S.d model with indirect path included. DA (dopamine), D1s (stimulatory Gs-coupled dopamine receptor), D2i (inhibitory Gi-coupled dopamine receptor), H.stn (subthalamic nucleus), P.ge (external globus pallidus), S.d1 (D1-associated striatum projection neuron), S.d2 (D2-associated striatum projection neuron), Snc (substantia nigra pars compacta), Snr (substantia nigra pars reticulata).
Note that both P.ge and H.stn are tonically active, and they oscillate together at beta frequencies (roughly 10hz), which suppresses action. An excessive beta oscillation in this P.ge and H.stn circuit is a Parkinson’s disease symptom that suppresses motion and can also interrupt sleep.
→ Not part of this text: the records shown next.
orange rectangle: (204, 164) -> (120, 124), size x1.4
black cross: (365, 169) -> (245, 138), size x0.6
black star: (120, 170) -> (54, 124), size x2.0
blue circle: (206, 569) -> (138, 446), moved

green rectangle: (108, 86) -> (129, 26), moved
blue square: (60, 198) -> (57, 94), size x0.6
D2i receptors in H.stn mean that dopamine suppresses H.stn output [Shen et al 2012].
One significant experiment showed that lesioning P.ge increased wake by 40%, particularly eliminating normal circadian night-time sleep, replacing it with day-time like napping [Qiu et al 2016], which would suggest that P.ge is a major sleep center like Po.vl (ventrolateral preoptic area) [Vetrivelan et al 2010]. Note that this analysis would suggest that my basal ganglia sleep diagram is entirely wrong, because P.ge as a sleep center is basically incompatible with its position in the circuit.
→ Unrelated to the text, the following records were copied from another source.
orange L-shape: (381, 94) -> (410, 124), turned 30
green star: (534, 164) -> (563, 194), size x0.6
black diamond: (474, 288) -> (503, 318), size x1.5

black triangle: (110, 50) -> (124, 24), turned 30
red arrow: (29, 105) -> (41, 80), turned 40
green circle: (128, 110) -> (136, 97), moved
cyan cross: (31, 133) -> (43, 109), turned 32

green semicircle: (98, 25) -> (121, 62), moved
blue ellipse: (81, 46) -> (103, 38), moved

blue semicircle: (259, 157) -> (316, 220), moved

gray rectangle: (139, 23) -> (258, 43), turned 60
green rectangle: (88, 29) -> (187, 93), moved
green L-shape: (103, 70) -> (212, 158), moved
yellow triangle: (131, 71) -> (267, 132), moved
P.ge – external globus pallidus
Lesioning P.ge increases wake by 40%, almost entirely eliminating circadian sleep [Qiu et al 2016]. However, this produces hyperactive chewing, weight loss, abnormal motor behavior and death in 3-4 weeks [Vetrivelan et al 2010]. Other manipulations of P.ge produce hyperactivity, abnormal movement, and odd stereotypical behavior [Gittis et al 2014]. So, it’s unclear to me that P.ge is a sleep center, but removing P.ge produces excessive action which then suppresses sleep.
In addition, P.ge is a heterogenous area with at least three major cell types with distinct projections and roles. Arkypallidal neurons project strongly and exclusively to the striatum. Lhx6 neurons project strongly to Snc and to some areas of H.stn, excluding the center. Pv neurons project to all of H.stn and also to T.pf (parafascical thalamus) [Gittis et al 2014].
Distinct projection neuron types of P.ge. H.stn (subthalamic nucleus), P.ge (external globus pallidus), Snc (substantia nigra pars compacta), Snr (substantia nigra pars reticulata), Spn (striatal projection neuron), Spv (pv marked striatum interneuron), T.pf (parafascicular thalamus).
With three projection types, it’s possible that they have entirely separate functions. For example, the lhx6 projections are functionally compatible with a sleep promoting role, and lhx6 neurons in H.zi (zona incerta) are sleep promoting [Liu et al 2017].
Liu K, Kim J, Kim DW, Zhang YS, Bao H, Denaxa M, Lim SA, Kim E, Liu C, Wickersham IR, Pachnis V, Hattar S, Song J, Brown SP, Blackshaw S. Lhx6-positive GABA-releasing neurons of the zona incerta promote sleep. Nature. 2017 Aug 31;548(7669):582-587. doi: 10.1038/nature23663. Epub 2017 Aug 23.